> _REQUIRED WORK_:
Starting at the line that contains "İçten Aydınlatma Gümüş Krom Tabela", restate every line word for word through the end of the entries.

(Items from a dataset)

***

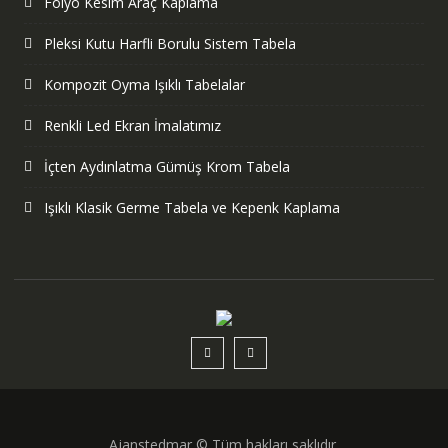
Folyo Kesim Araç Kaplama
Pleksi Kutu Harfli Borulu Sistem Tabela
Kompozit Oyma Işıklı Tabelalar
Renkli Led Ekran İmalatımız
İçten Aydınlatma Gümüş Krom Tabela
Işıklı Klasik Germe Tabela ve Kepenk Kaplama
Ajanstedmar © Tüm hakları saklıdır.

***

> _TASK SOLUTION_:
İçten Aydınlatma Gümüş Krom Tabela
Işıklı Klasik Germe Tabela ve Kepenk Kaplama
Ajanstedmar © Tüm hakları saklıdır.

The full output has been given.